Organizers and lawyer call ODA indictments little justice


Proponents of systemic change in policing in Austin say the indictments against 19 Austin police officers are just one step toward that change.

AUSTIN, Texas — Twenty months after the 2020 protests amplified voices for systemic change in public safety, 19 Austin Police Department officers were indicted Thursday on charges related to how protests were handled.

“It seems there is some accountability going on, at least initially,” said Scott Hendler, an attorney representing four protesters shot with less lethal bullets used by the APD. “It will remain to be seen whether juries find them guilty and hold them accountable, but it is certain that a number of officers used excessive force against peaceful protesters and really should be brought to justice.”

Hendler doesn’t know if any of the officers his clients have filed civil lawsuits against have been criminally charged, but adds that the indictments may send different messages to people.

“It’s a matter of interpretation,” Hendler said. “The district attorney isn’t shy about holding the police accountable.”

Part of the reason protests erupted in 2020 after the deaths of Michael Ramos and George Floyd was to hold law enforcement accountable for workplace actions. Austin Justice Coalition helped organize some of the marches almost two years ago. The organization’s director, Joao Paolo Connolly, said Thursday’s indictments are just the tip of the iceberg.
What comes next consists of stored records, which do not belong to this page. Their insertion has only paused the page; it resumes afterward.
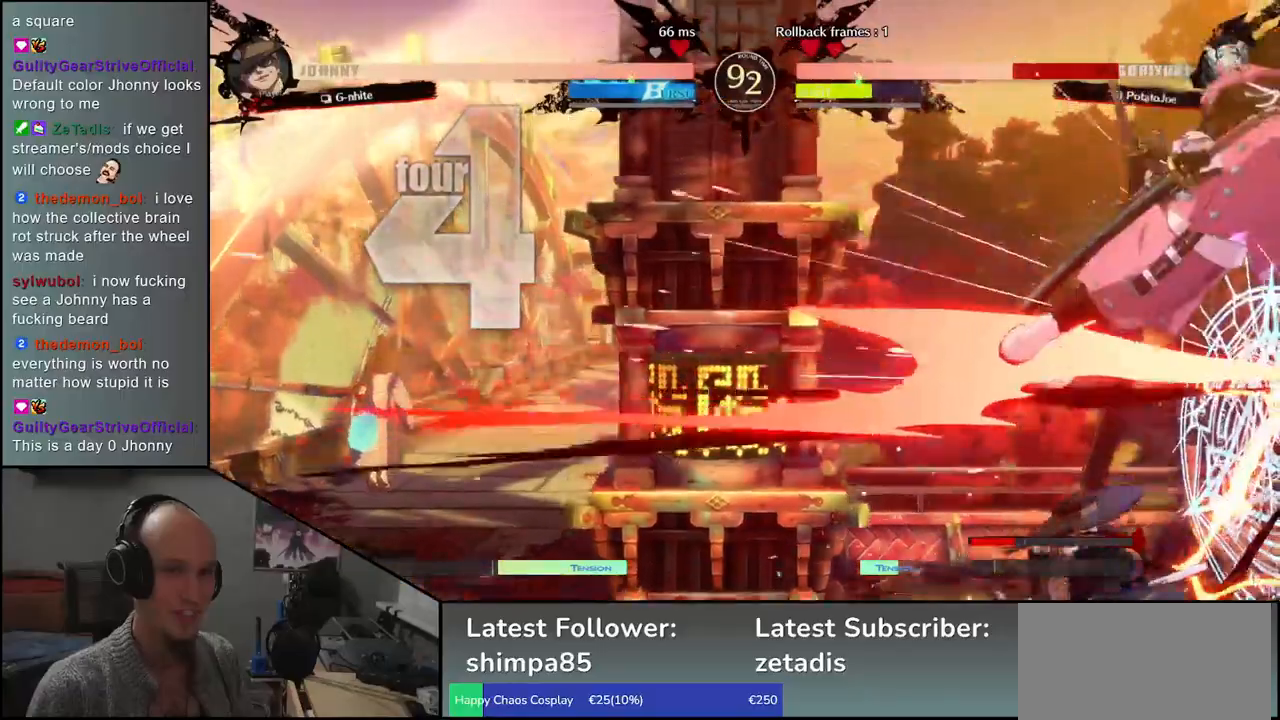
{"buttons": [], "left_stick": "down-right", "events": []}
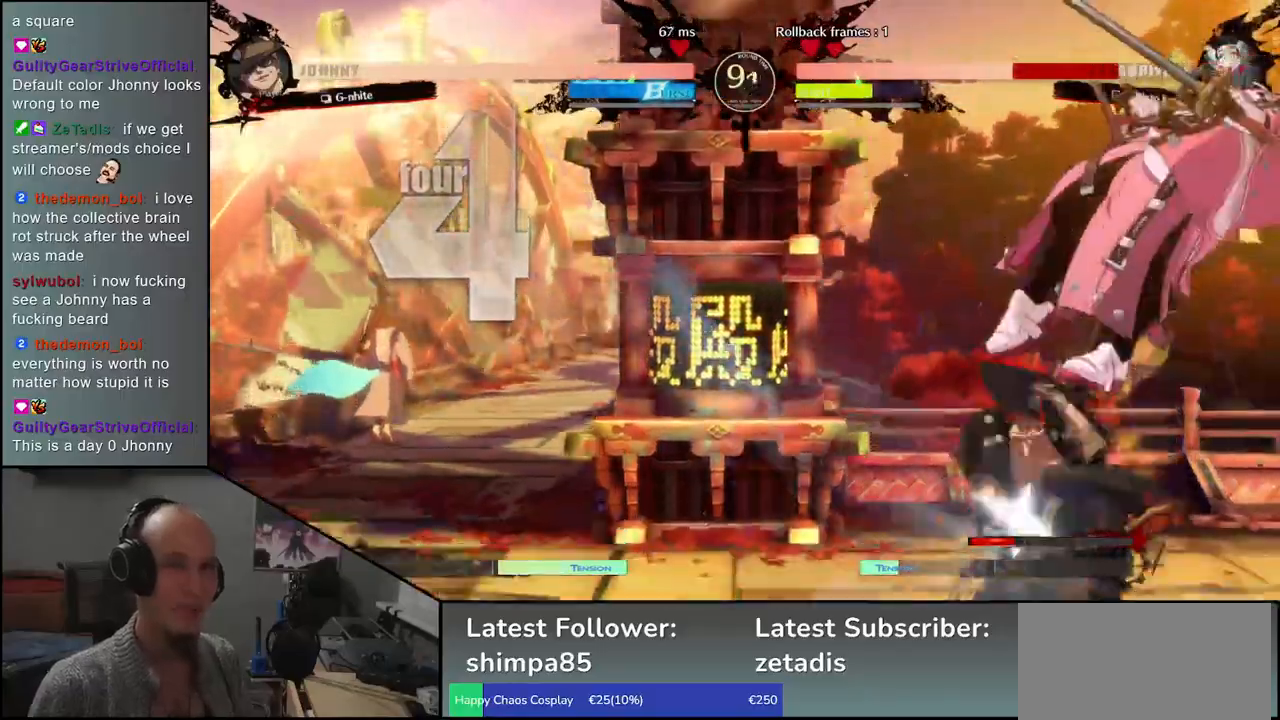
{"buttons": [], "left_stick": "down-right", "events": []}
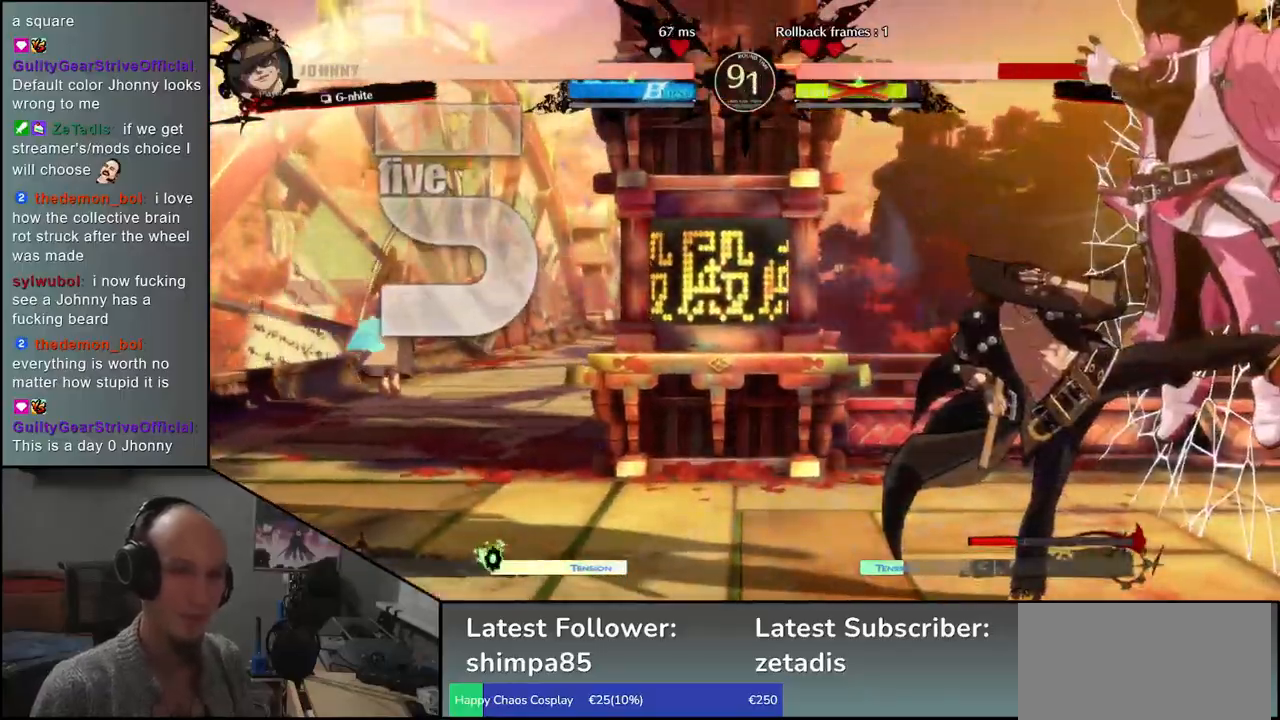
{"buttons": [], "left_stick": "center", "events": [[383, "left_stick", "center"]]}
“For the people who will continue to suffer, you know, the disabilities or the consequences caused by these acts of police brutality and violence, this is not yet a time to celebrate,” Connolly said. “It’s just a sober reminder that we still have a lot of work to do.”

However, Connolly added that it was the beginning of justice.

“Now that we’re approaching the second anniversary of this, I mean, it’s heartwarming to see some justice being done,” Connolly said.